Jennifer Lopez and Ben Affleck seemingly made a common mistake after ending their first relationship, a couples therapist says
- Jennifer Lopez and Ben Affleck are reportedly getting divorced two years after they tied the knot.
- J. Lo's friend told Page Six the marriage was an expensive "exercise in closure."
Jennifer Lopez and Ben Affleck have reportedly called it quits — again.
According to several outlets, Lopez filed for divorce on Tuesday, the two-year anniversary of the couple's lavish Georgia wedding ceremony. Still, the singer listed their date of separation as April 26.
Amid reports of strain on their marriage, Page Six reported that an unnamed friend of Lopez's said her rekindled relationship with Affleck was an expensive "exercise in closure" for the singer, who felt she had "unfinished business" with her ex.
A couples therapist who is not treating the couple told Business Insider that the pair made a common mistake that many couples make when trying to move on from a failed relationship.
She said the two didn't need to rekindle their romance to get closure on their love affair. In fact, they may have repeated patterns from their first relationship if they haven't examined what went wrong the first time.
Representatives for Lopez and Affleck did not respond to a request for comment from Business Insider.
Repeating cycles
Lopez and Affleck's first romance ended just over 20 years after their second did.
The couple first romantically linked in 2002 after meeting on the set of "Gigli " and getting engaged the same year. But they broke up in 2004, and both went on to marry, have children, and divorce other people before rekindling their romance in 2021.

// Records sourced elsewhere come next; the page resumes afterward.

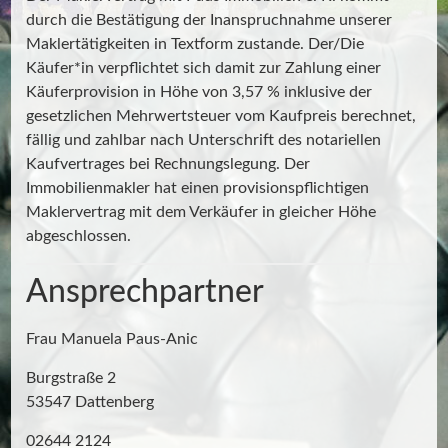
durch die Bestätigung der Inanspruchnahme unserer
Maklertätigkeiten in Textform zustande. Der/Die
Käufer*in verpflichtet sich damit zur Zahlung einer
Käuferprovision in Höhe von 3,57 % inklusive der
gesetzlichen Mehrwertsteuer vom Kaufpreis berechnet,
fällig und zahlbar nach Unterschrift des notariellen
Kaufvertrages bei Rechnungslegung. Der
Immobilienmakler hat einen provisionspflichtigen
Maklervertrag mit dem Verkäufer in gleicher Höhe
abgeschlossen.
Ansprechpartner
Frau Manuela Paus-Anic
Burgstraße 2
53547 Dattenberg
02644 2124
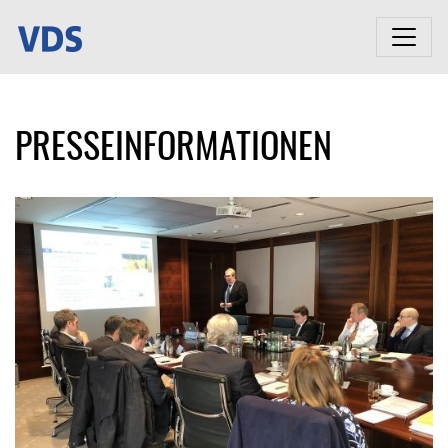
PRESSEINFORMATIONEN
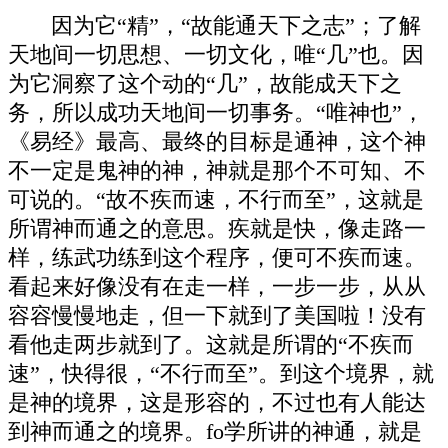
因为它“精”，“故能通天下之志”；了解
天地间一切思想、一切文化，唯“几”也。因
为它洞察了这个动的“几”，故能成天下之
务，所以成功天地间一切事务。“唯神也”，
《易经》最高、最终的目标是通神，这个神
不一定是鬼神的神，神就是那个不可知、不
可说的。“故不疾而速，不行而至”，这就是
所谓神而通之的意思。疾就是快，像走路一
样，练武功练到这个程序，便可不疾而速。
看起来好像没有在走一样，一步一步，从从
容容慢慢地走，但一下就到了美国啦！没有
看他走两步就到了。这就是所谓的“不疾而
速”，快得很，“不行而至”。到这个境界，就
是神的境界，这是形容的，不过也有人能达
到神而通之的境界。fo学所讲的神通，就是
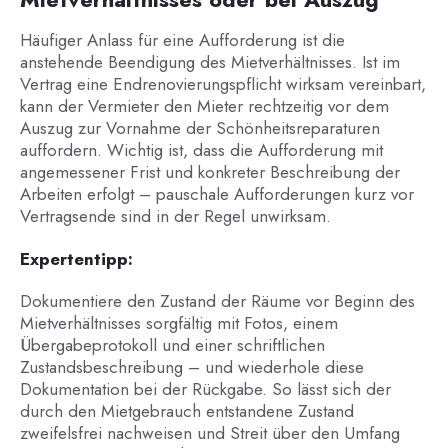
Häufiger Anlass für eine Aufforderung ist die
anstehende Beendigung des Mietverhältnisses. Ist im
Vertrag eine Endrenovierungspflicht wirksam vereinbart,
kann der Vermieter den Mieter rechtzeitig vor dem
Auszug zur Vornahme der Schönheitsreparaturen
auffordern. Wichtig ist, dass die Aufforderung mit
angemessener Frist und konkreter Beschreibung der
Arbeiten erfolgt – pauschale Aufforderungen kurz vor
Vertragsende sind in der Regel unwirksam.
Expertentipp:
Dokumentiere den Zustand der Räume vor Beginn des
Mietverhältnisses sorgfältig mit Fotos, einem
Übergabeprotokoll und einer schriftlichen
Zustandsbeschreibung – und wiederhole diese
Dokumentation bei der Rückgabe. So lässt sich der
durch den Mietgebrauch entstandene Zustand
zweifelsfrei nachweisen und Streit über den Umfang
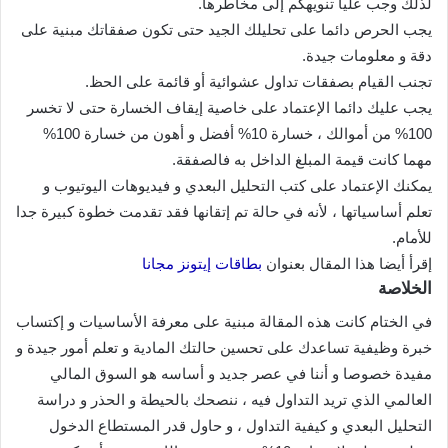
لذلك وجب عليا تنويهكم إلى مخاطرها.
يجب الحرص دائما على تحليلك الجيد حتى تكون صفقاتك مبنية على
دقة و معلومات جيدة.
تجنب القيام بصفقات تداول عشوائية أو قائمة على الحظ.
يجب عليك دائما الإعتماد على خاصية إيقاف الخسارة حتى لا تخسر
100% من أموالك ، خسارة 10% أفضل و أهون من خسارة 100%
مهما كانت قيمة المبلغ الداخل به فالصفقة.
يمكنك الإعتماد على كتب التحليل البعدي و فيديوهات اليوتيوب و
تعلم أساسياتها ، لأنه في حالة تم إتقانها فقد تقدمت خطوة كبيرة جدا
للأمام.
إقرأ أيضا هذا المقال بعنوان
بطاقات إيتونز مجانا
الخلاصة
في الختام كانت هذه المقالة مبنية على معرفة الأساسيات و إكتساب
خبرة وظيفية تساعدك على تحسين حالتك المادية و تعلم أمور جيدة و
مفيدة خصوصا و أننا في عصر جديد و أساسه هو السوق المالي
العالمي الذي تريد التداول فيه ، ننصحك بالحيطة و الحذر و دراسة
التحليل البعدي و كيفية التداول ، و حاول قدر المستطاع الدخول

In the years after their 2004 split, Lopez repeatedly said that the public pressures of their relationship, particularly from the tabloids, contributed to their breakup. Still, the two kept in touch via email after their romance ended and, evidently, held a place in her heart open for her old flame.
Wedding and couples therapist Landis Bejar, who founded AisleTalk, told BI that a lack of closure from a breakup could impact someone's romantic life for years.
For instance, if you don't have closure, you may romanticize the time you spent in a relationship, regardless of what it was actually like.
"Even if you're clear on why it ended, it's still possible to look back with rose-colored glasses," she said. "You're romanticizing or idealizing that time."
Bejar said she thinks of closure as having three components:
- Accepting that a relationship has ended
- Clarifying why it ended
- Wanting to move forward
For a romantic relationship ending, moving forward can mean dating other people or feeling content single.
According to Bejar, people often reconnect with an ex if they have not fully accepted that a relationship has ended or sought clarity on why it ended in the first place.
"If you haven't given it a really honest look of what they did and what you did to contribute to the ending of the relationship, then you will be at risk for recreating those same dynamics," she added.
Though Lopez said she and Affleck had both independently grown since their first relationship, they may or may not have addressed what led to their breakup when they reconciled.
Lopez told People's Elizabeth Leonard in February 2022 that her second relationship with Affleck was "very different" from the one they had in the early 2000s.
"It's beautiful the way it feels very different than it was years ago," she said. "There's more of an appreciation and a celebration for it, which is nice."
She also told the outlet that Affleck had emotionally grown in the years they spent apart, saying, "he is so everything I always knew he was and wanted to be."
"I feel like he's at a place in his life where — just like how I feel about myself — it's been a journey of learning yourself and figuring yourself out, getting to a place where you feel really good on your own and who you are so you can be in a happy, healthy relationship," she went on to say.
The myth of closure
Bejar also told BI that many people believe in the "myth of closure," thinking they must speak to their ex or reconnect with them directly before moving on from the relationship.
Popular media often presents closure as a confrontation between two people, but Bejar said people can find closure without speaking to or reconnecting with their former partner.
"Oftentimes, we're seeking this closure conversation, that post-game breakdown of what happened," Bejar said. "But that myth of closure is that you need the other person to have a conversation with. The three components that I talked about are all possible through your own personal work, and therapy is an excellent space for that."
To be clear, despite what Lopez's friend told Page Six, Lopez nor Affleck have publicly said they found their way back to each other because they didn't have closure.
Affleck declined to tell The Wall Street Journal's Michael Hainey how he and Lopez got back together in 2021, but he said they reunited in a way that "reflects not just the person that I want to be, but the person that I really feel like I am—which is not perfect, but somebody who tries very hard and cares very much about being honest and authentic and accountable."
No matter how they got back together, Lopez and Affleck must find true closure to move forward. If not, they may find themselves in the same cycle in another 20 years.